After a small team of reconnaissance Marines landed on an island during the first-of-its-kind Exercise Noble Fury, a larger force swooped in on MV-22 Ospreys and AH-1Z Viper attack helicopters. The grunts “quickly seized control of the island, establishing defensive positions,” according to a news release on the exercise.
The Marines then coordinated with Seventh Fleet sailors, who had identified a target they couldn’t engage. After passing info along to the Marines ashore, an Air Force MC-130J Super Hercules landed on an expeditionary airfield in the middle of the night with a high-mobility artillery rocket system, or HIMARS.
“The HIMARS team fired a notional shot, destroying the target, and quickly loaded back into the MC-130J, taking off minutes after landing on the island,” the release states. The Marines then loaded into CH-53E Super Stallions, it adds, and “were on the move again to prepare for follow-on missions.”
In a call with reporters when the exercise wrapped up, Col. Robert Brodie, III Marine Expeditionary Force’s operations officer, called Noble Fury “a highly successful operation.”
“This is III MEF’s ability to establish expeditionary fires and forward arming and refueling points throughout the Indo-Pacific at any time, in any place of our calling,” Brodie said.
The exercise follows a call by Commandant Gen. David Berger to make III MEF a “credible deterrent to adversary aggression in the Pacific.” The Marine Corps is undergoing a series of force-wide changes as it refocuses on naval-based missions amid rising tensions with China.
That includes folding heavy tank units as leathernecks pivot toward missions in which small teams travel light and don’t remain in one spot for long. The service recently reestablished a landing support battalion that can deliver supplies to those types of stand-in forces ashore.

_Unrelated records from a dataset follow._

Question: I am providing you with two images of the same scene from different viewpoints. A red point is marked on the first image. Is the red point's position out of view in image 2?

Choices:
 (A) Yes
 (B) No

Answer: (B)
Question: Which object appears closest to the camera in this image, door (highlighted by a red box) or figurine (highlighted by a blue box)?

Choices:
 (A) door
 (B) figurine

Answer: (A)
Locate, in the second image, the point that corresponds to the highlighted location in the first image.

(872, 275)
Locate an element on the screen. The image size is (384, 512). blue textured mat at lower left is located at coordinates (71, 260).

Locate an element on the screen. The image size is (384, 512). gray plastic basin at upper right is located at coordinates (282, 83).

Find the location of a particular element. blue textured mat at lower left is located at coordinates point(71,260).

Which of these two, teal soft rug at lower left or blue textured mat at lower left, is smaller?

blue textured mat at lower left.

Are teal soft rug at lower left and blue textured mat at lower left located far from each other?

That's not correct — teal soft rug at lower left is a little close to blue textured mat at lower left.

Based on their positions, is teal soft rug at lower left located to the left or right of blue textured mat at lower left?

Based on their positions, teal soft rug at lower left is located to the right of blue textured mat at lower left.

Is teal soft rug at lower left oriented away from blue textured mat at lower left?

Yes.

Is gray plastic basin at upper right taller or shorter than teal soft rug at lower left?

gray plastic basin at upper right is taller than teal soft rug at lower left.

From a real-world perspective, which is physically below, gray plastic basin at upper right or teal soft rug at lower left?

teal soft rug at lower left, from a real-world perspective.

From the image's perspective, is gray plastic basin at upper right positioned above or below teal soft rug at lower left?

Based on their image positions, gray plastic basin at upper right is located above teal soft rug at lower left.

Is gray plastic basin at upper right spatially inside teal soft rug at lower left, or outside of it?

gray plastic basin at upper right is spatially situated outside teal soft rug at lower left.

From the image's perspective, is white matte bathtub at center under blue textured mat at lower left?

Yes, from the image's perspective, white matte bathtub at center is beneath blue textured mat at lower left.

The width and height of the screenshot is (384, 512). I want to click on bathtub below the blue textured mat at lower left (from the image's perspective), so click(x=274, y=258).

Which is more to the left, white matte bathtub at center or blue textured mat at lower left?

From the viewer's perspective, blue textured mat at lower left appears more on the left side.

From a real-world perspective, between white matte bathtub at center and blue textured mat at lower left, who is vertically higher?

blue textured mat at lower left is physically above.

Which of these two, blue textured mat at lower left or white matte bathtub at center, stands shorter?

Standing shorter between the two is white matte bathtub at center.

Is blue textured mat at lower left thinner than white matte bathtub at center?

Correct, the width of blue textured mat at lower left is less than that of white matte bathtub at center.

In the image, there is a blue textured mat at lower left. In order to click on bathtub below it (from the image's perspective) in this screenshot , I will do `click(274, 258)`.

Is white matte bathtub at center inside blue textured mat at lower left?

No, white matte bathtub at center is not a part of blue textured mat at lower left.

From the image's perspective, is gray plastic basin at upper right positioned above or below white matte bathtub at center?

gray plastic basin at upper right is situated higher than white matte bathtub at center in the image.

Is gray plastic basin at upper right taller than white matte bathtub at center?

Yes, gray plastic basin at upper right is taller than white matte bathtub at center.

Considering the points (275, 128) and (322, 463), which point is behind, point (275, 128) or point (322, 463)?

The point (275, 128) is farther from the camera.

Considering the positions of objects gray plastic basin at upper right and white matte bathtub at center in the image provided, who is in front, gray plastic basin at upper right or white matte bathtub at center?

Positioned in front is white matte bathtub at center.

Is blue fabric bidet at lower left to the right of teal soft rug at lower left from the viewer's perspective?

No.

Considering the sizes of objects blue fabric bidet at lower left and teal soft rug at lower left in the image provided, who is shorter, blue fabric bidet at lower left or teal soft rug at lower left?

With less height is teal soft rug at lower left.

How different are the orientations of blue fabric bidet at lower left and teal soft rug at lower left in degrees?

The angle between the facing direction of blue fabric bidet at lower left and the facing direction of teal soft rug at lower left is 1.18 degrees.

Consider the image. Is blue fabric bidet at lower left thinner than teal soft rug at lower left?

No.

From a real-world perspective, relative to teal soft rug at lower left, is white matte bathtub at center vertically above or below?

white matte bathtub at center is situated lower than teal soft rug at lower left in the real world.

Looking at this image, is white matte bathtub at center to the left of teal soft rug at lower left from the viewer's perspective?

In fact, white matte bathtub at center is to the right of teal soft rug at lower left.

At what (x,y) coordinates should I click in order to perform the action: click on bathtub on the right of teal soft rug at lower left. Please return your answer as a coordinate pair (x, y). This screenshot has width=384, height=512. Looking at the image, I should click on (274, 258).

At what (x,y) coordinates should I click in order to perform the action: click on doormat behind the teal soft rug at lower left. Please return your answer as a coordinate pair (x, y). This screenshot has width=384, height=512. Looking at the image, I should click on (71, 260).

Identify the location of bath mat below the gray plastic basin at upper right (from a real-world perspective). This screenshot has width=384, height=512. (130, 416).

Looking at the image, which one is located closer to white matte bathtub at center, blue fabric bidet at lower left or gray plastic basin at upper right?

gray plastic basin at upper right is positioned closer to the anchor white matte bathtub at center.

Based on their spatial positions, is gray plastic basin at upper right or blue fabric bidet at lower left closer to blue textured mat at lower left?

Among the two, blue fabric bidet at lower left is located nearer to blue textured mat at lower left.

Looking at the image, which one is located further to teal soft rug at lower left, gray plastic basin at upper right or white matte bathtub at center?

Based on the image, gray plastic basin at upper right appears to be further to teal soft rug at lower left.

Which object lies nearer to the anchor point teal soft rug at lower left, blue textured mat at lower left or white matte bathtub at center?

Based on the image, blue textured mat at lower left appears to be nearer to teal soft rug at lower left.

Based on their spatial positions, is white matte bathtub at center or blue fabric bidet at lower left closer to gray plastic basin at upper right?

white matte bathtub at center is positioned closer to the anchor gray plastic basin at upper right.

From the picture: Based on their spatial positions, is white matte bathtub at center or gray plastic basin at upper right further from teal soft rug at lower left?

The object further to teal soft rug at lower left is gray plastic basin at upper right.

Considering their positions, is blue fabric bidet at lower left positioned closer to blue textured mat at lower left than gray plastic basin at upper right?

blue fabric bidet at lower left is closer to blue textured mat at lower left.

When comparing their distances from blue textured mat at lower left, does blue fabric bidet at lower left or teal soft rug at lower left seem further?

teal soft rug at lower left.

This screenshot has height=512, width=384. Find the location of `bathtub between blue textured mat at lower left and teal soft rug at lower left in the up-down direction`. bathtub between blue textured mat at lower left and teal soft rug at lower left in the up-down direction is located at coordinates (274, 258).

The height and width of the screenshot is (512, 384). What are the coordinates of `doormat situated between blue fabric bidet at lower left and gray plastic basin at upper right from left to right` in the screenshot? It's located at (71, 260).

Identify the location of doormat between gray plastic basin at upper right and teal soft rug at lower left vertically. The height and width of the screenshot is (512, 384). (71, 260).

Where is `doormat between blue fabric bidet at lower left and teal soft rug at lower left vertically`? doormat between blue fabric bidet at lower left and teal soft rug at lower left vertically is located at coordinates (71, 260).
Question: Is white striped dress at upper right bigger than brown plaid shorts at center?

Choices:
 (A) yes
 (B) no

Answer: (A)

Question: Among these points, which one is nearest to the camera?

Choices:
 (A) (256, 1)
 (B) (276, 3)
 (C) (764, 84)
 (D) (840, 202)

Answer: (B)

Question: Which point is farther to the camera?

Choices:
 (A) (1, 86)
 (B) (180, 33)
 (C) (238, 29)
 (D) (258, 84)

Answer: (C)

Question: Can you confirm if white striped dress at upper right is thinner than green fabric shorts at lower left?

Noble Fury, Brodie said, gave III MEF and Seventh Fleet the chance to work together in simultaneous and distributed training events across Japan and at sea. During the exercise, Marines and sailors were spread across two Japanese islands — Ie Shima and Iwo To — while others were in Okinawa or aboard the amphibious assault ship America.
“It … showcases III MEF’s ability to command and control multiple expeditionary advance bases, [and] forward arming and refueling points throughout the Indo-Pacific theater,” Brodie said, adding it’s the first time “we’ve been able to exercise and achieve this.”
As the Marine Corps put it, “The future of the naval services was on display at Noble Fury.”
“This future envisions a light, agile Marine Corps force to conduct raids and rapidly seize islands throughout the Indo-Pacific to aid in establishing expeditionary advanced bases,” a news release states.